WHAT THE EXERCISE ASKS:
Please reproduce exactly the lines from the start of the records through the one containing "Australian Slang For Dog", and nothing more.

(Saved data entries)
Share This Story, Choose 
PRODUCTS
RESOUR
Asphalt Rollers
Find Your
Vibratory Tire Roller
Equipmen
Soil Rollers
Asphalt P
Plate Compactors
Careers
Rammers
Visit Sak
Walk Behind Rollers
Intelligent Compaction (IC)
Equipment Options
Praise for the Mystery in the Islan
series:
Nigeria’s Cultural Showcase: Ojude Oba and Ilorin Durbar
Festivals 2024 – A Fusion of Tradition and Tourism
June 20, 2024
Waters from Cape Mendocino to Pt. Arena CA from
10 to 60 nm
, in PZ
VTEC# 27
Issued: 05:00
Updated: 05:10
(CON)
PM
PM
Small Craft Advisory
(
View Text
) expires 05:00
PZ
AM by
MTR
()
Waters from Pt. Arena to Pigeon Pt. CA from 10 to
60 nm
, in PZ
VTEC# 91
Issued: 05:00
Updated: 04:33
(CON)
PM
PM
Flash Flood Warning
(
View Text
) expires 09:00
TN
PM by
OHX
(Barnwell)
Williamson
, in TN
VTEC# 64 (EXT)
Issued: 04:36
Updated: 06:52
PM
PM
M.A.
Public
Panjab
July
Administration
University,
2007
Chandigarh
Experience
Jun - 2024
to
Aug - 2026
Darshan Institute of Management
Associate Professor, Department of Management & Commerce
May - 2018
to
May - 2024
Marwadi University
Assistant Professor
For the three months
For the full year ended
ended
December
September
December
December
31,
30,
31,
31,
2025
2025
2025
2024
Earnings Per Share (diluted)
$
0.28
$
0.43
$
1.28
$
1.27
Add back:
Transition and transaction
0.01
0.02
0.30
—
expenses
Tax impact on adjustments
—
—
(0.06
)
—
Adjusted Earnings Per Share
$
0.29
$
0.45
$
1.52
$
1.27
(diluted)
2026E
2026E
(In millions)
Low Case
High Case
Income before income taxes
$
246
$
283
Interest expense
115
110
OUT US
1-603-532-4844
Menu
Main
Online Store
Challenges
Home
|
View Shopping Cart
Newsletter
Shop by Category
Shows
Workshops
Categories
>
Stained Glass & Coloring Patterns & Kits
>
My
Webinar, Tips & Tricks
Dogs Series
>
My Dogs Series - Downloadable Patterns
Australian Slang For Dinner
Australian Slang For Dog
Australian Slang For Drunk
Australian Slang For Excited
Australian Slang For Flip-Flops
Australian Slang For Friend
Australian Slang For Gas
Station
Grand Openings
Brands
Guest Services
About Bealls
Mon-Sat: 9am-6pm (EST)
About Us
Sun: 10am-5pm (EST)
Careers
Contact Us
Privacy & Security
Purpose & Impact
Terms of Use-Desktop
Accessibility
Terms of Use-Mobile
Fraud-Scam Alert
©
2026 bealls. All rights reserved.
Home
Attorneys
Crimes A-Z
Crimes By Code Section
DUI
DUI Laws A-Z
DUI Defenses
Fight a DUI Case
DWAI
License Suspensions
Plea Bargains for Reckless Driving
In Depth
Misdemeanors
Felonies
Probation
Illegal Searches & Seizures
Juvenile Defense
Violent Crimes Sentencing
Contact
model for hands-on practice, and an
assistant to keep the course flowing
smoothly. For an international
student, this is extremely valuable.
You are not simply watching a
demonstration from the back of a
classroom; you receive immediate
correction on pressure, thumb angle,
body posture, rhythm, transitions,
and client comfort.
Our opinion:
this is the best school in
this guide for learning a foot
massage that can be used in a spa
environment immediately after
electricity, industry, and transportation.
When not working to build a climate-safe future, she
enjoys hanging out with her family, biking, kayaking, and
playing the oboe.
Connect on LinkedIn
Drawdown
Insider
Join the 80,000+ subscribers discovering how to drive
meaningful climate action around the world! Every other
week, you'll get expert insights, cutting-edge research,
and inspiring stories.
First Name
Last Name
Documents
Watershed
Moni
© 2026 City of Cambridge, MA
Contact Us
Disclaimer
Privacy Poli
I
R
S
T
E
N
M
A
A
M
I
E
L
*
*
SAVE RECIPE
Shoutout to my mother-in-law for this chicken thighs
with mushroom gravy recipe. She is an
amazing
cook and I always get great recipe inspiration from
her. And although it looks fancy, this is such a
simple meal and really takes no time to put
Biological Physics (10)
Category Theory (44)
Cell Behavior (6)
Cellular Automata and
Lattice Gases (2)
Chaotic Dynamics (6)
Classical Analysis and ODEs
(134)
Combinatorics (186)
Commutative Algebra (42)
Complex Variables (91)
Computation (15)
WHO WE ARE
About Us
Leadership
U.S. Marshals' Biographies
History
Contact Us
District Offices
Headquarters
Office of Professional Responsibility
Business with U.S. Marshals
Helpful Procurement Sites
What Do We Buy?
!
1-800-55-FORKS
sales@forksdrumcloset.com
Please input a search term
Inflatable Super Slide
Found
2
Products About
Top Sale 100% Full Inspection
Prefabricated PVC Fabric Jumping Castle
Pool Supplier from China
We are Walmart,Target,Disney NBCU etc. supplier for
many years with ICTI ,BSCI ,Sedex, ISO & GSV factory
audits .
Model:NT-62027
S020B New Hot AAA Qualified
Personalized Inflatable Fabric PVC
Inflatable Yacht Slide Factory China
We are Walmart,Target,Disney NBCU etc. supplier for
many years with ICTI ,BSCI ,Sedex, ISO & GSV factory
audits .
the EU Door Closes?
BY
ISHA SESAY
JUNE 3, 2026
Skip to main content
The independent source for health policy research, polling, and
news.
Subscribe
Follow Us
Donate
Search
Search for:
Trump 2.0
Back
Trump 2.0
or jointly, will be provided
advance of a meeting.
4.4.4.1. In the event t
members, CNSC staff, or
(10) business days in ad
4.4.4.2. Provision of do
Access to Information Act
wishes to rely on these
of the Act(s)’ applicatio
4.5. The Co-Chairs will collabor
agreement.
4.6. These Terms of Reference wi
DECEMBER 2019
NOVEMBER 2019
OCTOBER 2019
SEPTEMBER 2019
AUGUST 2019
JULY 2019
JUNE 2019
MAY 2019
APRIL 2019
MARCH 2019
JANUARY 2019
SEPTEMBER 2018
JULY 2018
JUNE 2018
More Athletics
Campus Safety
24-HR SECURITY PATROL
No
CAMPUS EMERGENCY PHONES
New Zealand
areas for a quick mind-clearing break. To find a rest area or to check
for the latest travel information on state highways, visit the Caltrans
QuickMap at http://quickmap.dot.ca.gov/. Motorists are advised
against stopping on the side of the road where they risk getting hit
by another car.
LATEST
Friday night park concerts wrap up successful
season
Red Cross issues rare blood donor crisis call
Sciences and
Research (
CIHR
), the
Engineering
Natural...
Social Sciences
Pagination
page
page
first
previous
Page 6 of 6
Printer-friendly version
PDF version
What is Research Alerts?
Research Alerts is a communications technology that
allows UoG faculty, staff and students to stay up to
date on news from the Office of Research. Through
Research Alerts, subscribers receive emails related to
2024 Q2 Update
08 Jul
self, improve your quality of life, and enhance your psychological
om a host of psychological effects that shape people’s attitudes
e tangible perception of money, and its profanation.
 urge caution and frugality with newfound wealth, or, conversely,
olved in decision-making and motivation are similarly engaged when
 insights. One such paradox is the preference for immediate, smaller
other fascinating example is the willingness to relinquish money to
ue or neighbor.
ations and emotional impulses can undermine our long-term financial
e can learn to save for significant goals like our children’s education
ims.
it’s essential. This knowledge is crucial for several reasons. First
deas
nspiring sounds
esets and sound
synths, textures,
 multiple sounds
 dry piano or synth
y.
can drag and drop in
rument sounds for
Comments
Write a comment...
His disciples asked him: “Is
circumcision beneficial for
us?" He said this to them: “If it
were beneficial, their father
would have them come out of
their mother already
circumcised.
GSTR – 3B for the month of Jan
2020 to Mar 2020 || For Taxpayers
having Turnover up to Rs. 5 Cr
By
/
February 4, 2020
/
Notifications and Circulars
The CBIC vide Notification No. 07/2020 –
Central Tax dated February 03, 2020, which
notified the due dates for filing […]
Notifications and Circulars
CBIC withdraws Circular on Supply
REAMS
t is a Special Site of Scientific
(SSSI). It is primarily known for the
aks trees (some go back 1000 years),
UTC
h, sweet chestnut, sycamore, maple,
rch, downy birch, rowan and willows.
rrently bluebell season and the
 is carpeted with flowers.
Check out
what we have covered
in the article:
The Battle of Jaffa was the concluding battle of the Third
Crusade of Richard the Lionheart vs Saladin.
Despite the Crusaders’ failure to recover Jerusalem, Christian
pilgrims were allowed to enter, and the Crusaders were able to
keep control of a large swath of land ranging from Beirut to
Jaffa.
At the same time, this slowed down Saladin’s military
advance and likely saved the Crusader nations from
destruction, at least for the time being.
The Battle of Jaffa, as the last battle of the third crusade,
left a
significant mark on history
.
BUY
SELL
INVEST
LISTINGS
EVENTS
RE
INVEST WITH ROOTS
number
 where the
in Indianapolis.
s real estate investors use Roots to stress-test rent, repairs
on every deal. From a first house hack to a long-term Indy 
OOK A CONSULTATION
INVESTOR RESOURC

RESPONSE TO THE TASK:
Share This Story, Choose 
PRODUCTS
RESOUR
Asphalt Rollers
Find Your
Vibratory Tire Roller
Equipmen
Soil Rollers
Asphalt P
Plate Compactors
Careers
Rammers
Visit Sak
Walk Behind Rollers
Intelligent Compaction (IC)
Equipment Options
Praise for the Mystery in the Islan
series:
Nigeria’s Cultural Showcase: Ojude Oba and Ilorin Durbar
Festivals 2024 – A Fusion of Tradition and Tourism
June 20, 2024
Waters from Cape Mendocino to Pt. Arena CA from
10 to 60 nm
, in PZ
VTEC# 27
Issued: 05:00
Updated: 05:10
(CON)
PM
PM
Small Craft Advisory
(
View Text
) expires 05:00
PZ
AM by
MTR
()
Waters from Pt. Arena to Pigeon Pt. CA from 10 to
60 nm
, in PZ
VTEC# 91
Issued: 05:00
Updated: 04:33
(CON)
PM
PM
Flash Flood Warning
(
View Text
) expires 09:00
TN
PM by
OHX
(Barnwell)
Williamson
, in TN
VTEC# 64 (EXT)
Issued: 04:36
Updated: 06:52
PM
PM
M.A.
Public
Panjab
July
Administration
University,
2007
Chandigarh
Experience
Jun - 2024
to
Aug - 2026
Darshan Institute of Management
Associate Professor, Department of Management & Commerce
May - 2018
to
May - 2024
Marwadi University
Assistant Professor
For the three months
For the full year ended
ended
December
September
December
December
31,
30,
31,
31,
2025
2025
2025
2024
Earnings Per Share (diluted)
$
0.28
$
0.43
$
1.28
$
1.27
Add back:
Transition and transaction
0.01
0.02
0.30
—
expenses
Tax impact on adjustments
—
—
(0.06
)
—
Adjusted Earnings Per Share
$
0.29
$
0.45
$
1.52
$
1.27
(diluted)
2026E
2026E
(In millions)
Low Case
High Case
Income before income taxes
$
246
$
283
Interest expense
115
110
OUT US
1-603-532-4844
Menu
Main
Online Store
Challenges
Home
|
View Shopping Cart
Newsletter
Shop by Category
Shows
Workshops
Categories
>
Stained Glass & Coloring Patterns & Kits
>
My
Webinar, Tips & Tricks
Dogs Series
>
My Dogs Series - Downloadable Patterns
Australian Slang For Dinner
Australian Slang For Dog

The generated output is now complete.